House debates

Tuesday, 13 October 2015

Matters of Public Importance

Higher Education

3:50 pm

Photo of Andrew NikolicAndrew Nikolic (Bass, Liberal Party) Share this | Hansard source

I am not surprised to see the member for Kingston run this scare campaign, because she has form. She was flown into Launceston last year to debate me at Launceston College. They bypassed every Labor senator and every Labor member in Tasmania and brought in the higher education spokesperson to debate me. So she had exactly the same bag of scary spiders and bag of skeletons to scare the people in my home state. She failed miserably, because my interest then and my interest now is in actually making higher education something that more young Tasmanians desire—and we have to do that, because in my home state, I regret to say, less than seven per cent of young people attend university, compared to a mainland average of about 40 per cent.

So my interest is to have a lot more young Tasmanians in the future coming to university—choosing that tertiary pathway—because, even though we need strong vocational pathways, higher education reform is vital. As we look at the engine room of global prosperity shifting to the Asia-Pacific region, we need to make sure that we have that engine room of innovation and research in all of our universities, including in the University of Tasmania.

That is why I am disappointed to say that the long-term future of Tasmanians is being white-anted by this sort of myopic politicking, and Labor does it in far too many policy areas: trade, higher education and others. The inevitable offspring of success in both of these policy areas will be jobs and a more resilient economy, so I know how disappointed people in my state will be with this sort of scare campaign. What those opposite ignore is the necessity to fix the government-supported pathways and diploma courses which promise to make higher education available to thousands more young Tasmanians. Without that higher education reform, there is little scope to change the way that things are now.

Labor achieves nothing with these scare campaign apart from attracting comparisons with the Greens. I heard the member for Chisholm talk about the affordability of higher education. As we know, the truth of it is that higher education is accessible by people in Australia. There is a thing called HECS, whereby no Australian student has to pay a dollar up-front to attend university. They can borrow the full cost through a taxpayer funded scheme and do not need to repay anything until they earn in excess of $53,345 a year and then at only two per cent of their income in the initial stages. The member for Chisholm talked about cuts. Let me state for the record: that is not true either. I refer her to page 6-19 of Budget Paper No. 1, which confirms that funding for higher education grows every year across the forward estimates, from $8.97 billion to $9.47 billion in 2017-18.

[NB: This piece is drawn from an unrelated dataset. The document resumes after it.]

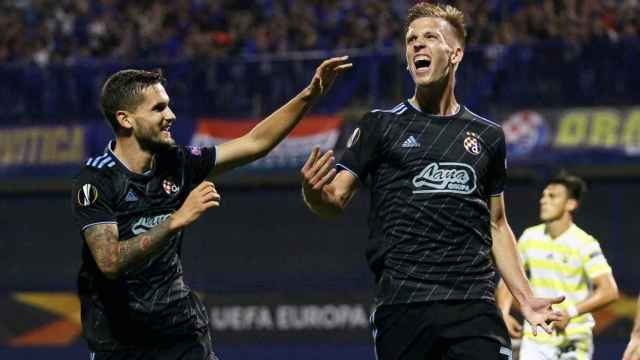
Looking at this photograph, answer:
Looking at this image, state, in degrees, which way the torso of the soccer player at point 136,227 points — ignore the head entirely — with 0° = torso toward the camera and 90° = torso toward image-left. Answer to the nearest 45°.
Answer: approximately 315°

If there is any remorse to be had about higher education, then it is clearly linked to the inaction that we saw under the Rudd-Gillard-Rudd governments from 2008 to 2013, with billions of dollars cut from higher education. In fact, $6.6 billion was cut from the higher education sector. Even the often-quoted David Gonski has publicly criticised those Labor cuts. Labor continues to fail in this vital policy area through the sorts of false claims it makes about degree costs. In fact, the education minister announced on 1 October that university funding arrangements for 2016 would be the same as for 2015 while he consults on a sustainable funding basis for universities. Even when we were looking at trying to implement the higher education reforms, the highest fees announced by universities were less than half of what Labor is now proposing those fees would rise to. That demonstrates that, if you discount everything Labor says by at least a factor of 50 per cent, you start to get to somewhere close to the truth.

I ask those opposite to put aside their fake skeletons, bag of spiders and scare campaigns and think of the tens of thousands of Australians, and the many thousands of young Tasmanians, who would benefit from higher education reforms. Stop discriminating against those who would benefit most from a revitalised higher education system and join us in evidence based policy making.